On ML Experiments
On using LLMs (e.g. Claude Code) to assist with ML experiments, especially on replicating existing results from papers.
There is much value in replicating ML experiment results from papers.
- Forces one to understand and implement the methods in the paper, no shortcuts
- Helps one understand how sensitive the results are to hyperparameters, data settings etc.
- Allows one to test out new methods or variations on the same task for an apples-to-apples comparison
Traditionally, this takes some time for each paper (days to weeks) depending on the complexity of the method, the compute cost, the expertise of the researcher who is performing the replication etc. There is also significant ambiguity in what defines a successful replication, since the paper may have inadvertently left out some implementation details, and the results might not be exactly replicable.
LLMs can make this process a lot faster, by:
- Performing requisite data cleaning
- Implementing the methods
- Monitoring the training and validation runs and fixing bugs along the way
This raises the question: what are the respective roles of the LLM and researcher in such a process? From my experience, I have tested out these loosely described paradigms:
- Iterative LLM-assisted coding
- Basically not too different from development before LLMs - the researcher codes from scratch and gets LLM to assist with each function, testing small pieces as we go along
- Spec-driven LLM development + post-hoc checking
- Researcher starts with detailed specifications file, detailing as much as possible about the data, method, hyperparameters, implementation process, evaluation criteria etc.
- LLM implements semi-autonomously, checking against the specifications
- After each phase, researcher reviews the code to understand it, refactor it, simplify it etc.
- Fully autonomous LLM
- Researcher provides the full paper to the LLM and high level specifications
- LLM implements end to end and submits results
I find that approach 1 produces the cleanest repo and understanding for the researcher. But it is also the slowest - significant time is spent debugging and doing the code edit -> run code loop manually. It's probably the approach that most researchers are using currently, to varying degrees of autonomy given to the LLM.

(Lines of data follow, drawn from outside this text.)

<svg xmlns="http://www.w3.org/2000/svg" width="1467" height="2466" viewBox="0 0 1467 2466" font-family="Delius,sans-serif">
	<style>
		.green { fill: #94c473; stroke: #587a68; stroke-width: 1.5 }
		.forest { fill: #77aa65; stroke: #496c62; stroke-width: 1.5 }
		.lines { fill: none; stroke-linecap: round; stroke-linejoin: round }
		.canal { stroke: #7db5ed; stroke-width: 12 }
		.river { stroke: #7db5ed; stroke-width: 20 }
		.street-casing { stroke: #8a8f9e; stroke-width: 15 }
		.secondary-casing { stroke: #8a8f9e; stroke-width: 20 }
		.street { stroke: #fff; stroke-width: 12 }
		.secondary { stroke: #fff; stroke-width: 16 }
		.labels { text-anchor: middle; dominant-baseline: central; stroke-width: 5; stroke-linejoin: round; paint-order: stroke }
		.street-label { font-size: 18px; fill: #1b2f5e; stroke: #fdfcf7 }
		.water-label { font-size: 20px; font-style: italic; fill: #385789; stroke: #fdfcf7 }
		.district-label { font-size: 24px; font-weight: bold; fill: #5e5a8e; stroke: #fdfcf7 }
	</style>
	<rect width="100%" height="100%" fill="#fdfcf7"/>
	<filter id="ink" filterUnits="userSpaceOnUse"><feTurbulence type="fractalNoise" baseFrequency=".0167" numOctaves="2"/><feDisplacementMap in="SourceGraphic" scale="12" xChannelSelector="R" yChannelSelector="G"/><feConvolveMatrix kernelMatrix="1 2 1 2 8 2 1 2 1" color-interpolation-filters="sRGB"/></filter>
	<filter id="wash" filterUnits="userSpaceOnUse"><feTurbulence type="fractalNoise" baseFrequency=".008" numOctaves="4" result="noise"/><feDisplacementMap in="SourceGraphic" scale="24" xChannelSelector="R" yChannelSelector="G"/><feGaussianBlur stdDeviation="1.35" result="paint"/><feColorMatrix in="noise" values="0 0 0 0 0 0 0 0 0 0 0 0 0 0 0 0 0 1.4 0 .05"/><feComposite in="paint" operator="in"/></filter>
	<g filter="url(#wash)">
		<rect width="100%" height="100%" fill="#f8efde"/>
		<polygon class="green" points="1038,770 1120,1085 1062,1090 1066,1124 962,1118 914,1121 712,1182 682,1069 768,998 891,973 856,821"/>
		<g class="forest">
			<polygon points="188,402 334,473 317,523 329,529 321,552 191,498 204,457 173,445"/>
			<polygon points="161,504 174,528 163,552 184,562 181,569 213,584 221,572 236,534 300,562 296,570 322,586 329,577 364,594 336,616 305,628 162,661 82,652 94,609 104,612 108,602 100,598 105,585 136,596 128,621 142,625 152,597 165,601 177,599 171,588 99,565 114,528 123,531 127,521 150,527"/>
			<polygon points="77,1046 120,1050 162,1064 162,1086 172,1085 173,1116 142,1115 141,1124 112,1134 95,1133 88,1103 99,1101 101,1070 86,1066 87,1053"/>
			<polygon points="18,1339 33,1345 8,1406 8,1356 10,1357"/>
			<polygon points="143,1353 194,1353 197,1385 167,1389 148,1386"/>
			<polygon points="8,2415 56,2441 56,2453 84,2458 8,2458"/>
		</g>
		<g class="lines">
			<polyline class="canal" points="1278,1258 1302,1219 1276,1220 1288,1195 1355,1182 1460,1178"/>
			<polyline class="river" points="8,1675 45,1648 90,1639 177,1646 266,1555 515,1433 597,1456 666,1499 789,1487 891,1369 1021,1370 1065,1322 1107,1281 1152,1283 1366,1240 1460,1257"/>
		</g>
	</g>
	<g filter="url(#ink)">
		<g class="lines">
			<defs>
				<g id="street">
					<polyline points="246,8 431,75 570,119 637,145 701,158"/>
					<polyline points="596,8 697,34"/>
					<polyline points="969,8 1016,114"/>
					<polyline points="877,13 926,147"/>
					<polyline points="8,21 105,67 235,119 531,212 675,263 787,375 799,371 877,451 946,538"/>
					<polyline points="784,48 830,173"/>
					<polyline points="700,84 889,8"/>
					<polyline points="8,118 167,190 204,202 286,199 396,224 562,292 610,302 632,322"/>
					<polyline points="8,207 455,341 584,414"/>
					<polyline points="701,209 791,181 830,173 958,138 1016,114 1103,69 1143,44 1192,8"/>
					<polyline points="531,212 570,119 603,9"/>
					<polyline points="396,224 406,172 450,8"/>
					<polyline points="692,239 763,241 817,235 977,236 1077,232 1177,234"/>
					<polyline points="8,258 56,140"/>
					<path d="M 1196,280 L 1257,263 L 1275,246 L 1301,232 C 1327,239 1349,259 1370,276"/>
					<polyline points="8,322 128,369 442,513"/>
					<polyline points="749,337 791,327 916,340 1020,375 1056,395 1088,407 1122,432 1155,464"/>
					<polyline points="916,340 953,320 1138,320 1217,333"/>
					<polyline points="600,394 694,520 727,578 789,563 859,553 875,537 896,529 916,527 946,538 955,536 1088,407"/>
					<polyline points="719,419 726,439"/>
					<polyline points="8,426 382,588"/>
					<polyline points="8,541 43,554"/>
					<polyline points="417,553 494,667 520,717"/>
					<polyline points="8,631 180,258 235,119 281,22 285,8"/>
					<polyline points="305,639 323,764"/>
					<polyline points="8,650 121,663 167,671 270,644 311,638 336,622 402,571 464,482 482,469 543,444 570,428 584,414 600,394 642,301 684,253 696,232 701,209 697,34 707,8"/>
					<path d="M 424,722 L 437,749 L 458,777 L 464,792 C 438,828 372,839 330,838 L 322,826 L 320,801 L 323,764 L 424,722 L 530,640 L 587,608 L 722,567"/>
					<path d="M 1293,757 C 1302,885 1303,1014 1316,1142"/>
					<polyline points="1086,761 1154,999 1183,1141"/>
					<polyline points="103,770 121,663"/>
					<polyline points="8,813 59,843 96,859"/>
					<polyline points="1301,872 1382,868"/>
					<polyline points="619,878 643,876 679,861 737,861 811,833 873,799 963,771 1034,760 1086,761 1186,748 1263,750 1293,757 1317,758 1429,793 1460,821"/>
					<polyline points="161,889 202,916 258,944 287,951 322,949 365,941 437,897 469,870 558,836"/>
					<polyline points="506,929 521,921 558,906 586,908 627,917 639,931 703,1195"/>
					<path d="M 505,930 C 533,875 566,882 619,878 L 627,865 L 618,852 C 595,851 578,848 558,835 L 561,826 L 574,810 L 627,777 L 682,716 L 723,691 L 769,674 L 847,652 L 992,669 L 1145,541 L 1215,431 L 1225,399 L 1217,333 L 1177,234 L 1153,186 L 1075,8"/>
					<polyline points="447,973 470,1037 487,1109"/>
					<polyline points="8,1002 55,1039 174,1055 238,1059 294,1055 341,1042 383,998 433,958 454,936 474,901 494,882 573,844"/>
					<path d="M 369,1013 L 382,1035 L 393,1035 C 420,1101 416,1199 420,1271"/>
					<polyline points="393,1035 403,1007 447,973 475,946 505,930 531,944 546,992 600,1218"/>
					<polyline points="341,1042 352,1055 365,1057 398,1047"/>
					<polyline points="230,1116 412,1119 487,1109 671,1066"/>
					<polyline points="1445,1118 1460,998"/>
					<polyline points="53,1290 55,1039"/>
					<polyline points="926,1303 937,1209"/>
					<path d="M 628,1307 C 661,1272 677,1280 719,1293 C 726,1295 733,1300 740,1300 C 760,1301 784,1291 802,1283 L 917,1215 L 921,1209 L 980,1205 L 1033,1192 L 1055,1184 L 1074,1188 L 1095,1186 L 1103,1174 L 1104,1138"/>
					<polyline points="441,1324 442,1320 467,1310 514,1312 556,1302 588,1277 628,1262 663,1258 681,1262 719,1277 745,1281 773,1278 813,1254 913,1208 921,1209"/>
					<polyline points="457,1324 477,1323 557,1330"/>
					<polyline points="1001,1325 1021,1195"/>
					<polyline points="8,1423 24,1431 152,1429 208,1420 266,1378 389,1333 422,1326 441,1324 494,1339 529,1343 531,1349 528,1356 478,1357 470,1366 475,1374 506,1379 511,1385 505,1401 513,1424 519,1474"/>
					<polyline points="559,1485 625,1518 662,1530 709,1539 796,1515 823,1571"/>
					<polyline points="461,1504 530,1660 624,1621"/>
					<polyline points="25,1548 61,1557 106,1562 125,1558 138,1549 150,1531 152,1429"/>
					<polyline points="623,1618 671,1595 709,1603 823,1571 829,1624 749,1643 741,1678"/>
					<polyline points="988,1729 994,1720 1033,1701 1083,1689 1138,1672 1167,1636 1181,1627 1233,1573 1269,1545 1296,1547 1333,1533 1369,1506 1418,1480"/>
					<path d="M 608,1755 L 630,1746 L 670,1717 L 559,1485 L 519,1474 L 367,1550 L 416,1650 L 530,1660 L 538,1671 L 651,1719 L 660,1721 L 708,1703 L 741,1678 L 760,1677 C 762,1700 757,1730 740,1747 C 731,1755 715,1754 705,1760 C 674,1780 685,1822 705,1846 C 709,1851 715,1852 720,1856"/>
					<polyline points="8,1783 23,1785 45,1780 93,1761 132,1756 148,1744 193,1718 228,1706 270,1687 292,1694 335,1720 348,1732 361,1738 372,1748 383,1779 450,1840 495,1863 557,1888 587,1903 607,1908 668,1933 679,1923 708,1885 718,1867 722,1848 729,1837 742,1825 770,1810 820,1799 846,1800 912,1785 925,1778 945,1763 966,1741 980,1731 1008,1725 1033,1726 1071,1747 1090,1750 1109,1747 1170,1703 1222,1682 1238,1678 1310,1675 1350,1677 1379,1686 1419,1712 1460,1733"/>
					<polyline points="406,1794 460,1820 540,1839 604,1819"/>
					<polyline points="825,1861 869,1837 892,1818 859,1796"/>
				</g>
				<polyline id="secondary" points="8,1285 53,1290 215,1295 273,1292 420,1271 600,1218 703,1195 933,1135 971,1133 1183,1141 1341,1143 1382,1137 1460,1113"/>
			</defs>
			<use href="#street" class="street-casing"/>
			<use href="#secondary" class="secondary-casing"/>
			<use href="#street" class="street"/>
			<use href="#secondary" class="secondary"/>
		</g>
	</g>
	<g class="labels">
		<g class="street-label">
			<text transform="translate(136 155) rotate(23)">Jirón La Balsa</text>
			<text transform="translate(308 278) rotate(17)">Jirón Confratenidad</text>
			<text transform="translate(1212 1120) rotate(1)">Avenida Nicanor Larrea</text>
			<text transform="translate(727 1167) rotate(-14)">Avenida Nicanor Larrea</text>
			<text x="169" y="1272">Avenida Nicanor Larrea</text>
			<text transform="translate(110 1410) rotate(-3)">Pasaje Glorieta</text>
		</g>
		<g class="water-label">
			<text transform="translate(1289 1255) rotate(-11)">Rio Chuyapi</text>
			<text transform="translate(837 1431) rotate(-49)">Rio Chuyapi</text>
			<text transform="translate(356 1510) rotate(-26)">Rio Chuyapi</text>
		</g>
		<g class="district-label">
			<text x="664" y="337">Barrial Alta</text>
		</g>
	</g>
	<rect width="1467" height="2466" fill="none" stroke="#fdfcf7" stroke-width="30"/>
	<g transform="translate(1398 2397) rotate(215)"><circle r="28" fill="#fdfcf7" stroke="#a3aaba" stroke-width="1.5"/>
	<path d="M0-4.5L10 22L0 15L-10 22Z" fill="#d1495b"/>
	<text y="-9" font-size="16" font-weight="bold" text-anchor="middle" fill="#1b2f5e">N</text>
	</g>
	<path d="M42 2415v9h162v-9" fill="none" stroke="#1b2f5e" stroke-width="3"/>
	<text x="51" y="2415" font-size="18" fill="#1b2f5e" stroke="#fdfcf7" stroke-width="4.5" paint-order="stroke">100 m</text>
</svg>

I could not get approach 3 to work. I tried running Claude Code in --dangerously-allow-permissions mode on runpod, and give it almost full autonomy in implementing and running the code. Some frustrating points:
- LLM kept using synthetic data even for the full run, even when explicitly spelled out that synthetic data is only for dev runs. When asked why it was using synthetic data, it said it failed to download the data. But managed to download the data on the very next instruction.
- LLM has no common sense. The paper detailed its method of generating synthetic queries on movielens using an LLM (since movielens only has interaction data) to train a search biencoder. Claude decided to generate synthetic queries of the form "What movie is
<title>?", despite being told to use an LLM to generate from the movie text. Such hard-coded queries obviously led to very high accuracies of> 99%, but Claude did not know to terminate and investigate. - LLM did not create meaningful evals. It mostly monitored train and validation loss, and even these were not very meaningful (it decided to sample only
500points for validation). The researcher needs to be explicit about specifying these.
Some reflections on testing out approach 3:
- Verification is hard in ML tasks. I tried providing the accuracy results from the paper to the LLM, asking it to benchmark against those figures to see if it is on the right track. The LLM was way off but did not know how to troubleshoot such problems. Normal test driven development also does not work for ML Tasks.
- Difficult to debug in fully autonomous setting. ML tasks are very sensitive to how the data is processed, hyperparameters etc. Even a small decision like left or right padding can significantly change results. Without diving into the code, I had no means of forming hypotheses about what was messing up the performance. LLMs are not well trained in this task of playing detective, and interrogating it did not yield much fruit.
- Unpleasant to understand code. Giving LLM full autonomy produces a lot of code that is intimidating to try to grok. I can probably do it with LLM assistance, but it produces the same daunting feeling as reviewing a large pull request. It also feels like unnecessary work as it entails spending time trying to understand lots of glue code.
Which leads me to approach 2. This is the approach I am currently testing out. The hope is that spec-driven development is a good middle ground. The researcher gets to use the specification to determine how far we want the LLM to sprint in each run, before we apply manual verification and understanding. This minimizes the chance of LLMs running completely off point and also makes it more palatable to understand a small piece of code each time.
Front-loading the development of specifications also forces the researcher to adopt systems-level thinking and design for the whole experiment. This hopefully helps us move up a level of abstraction and move along faster.
The main difficulties of approach 2 a-priori to me are:
- Designing the right places to pause for manual verification and understanding
- Getting the LLM to follow our specs closely and stop at the correct checkpoints
Will test it out and see how it goes!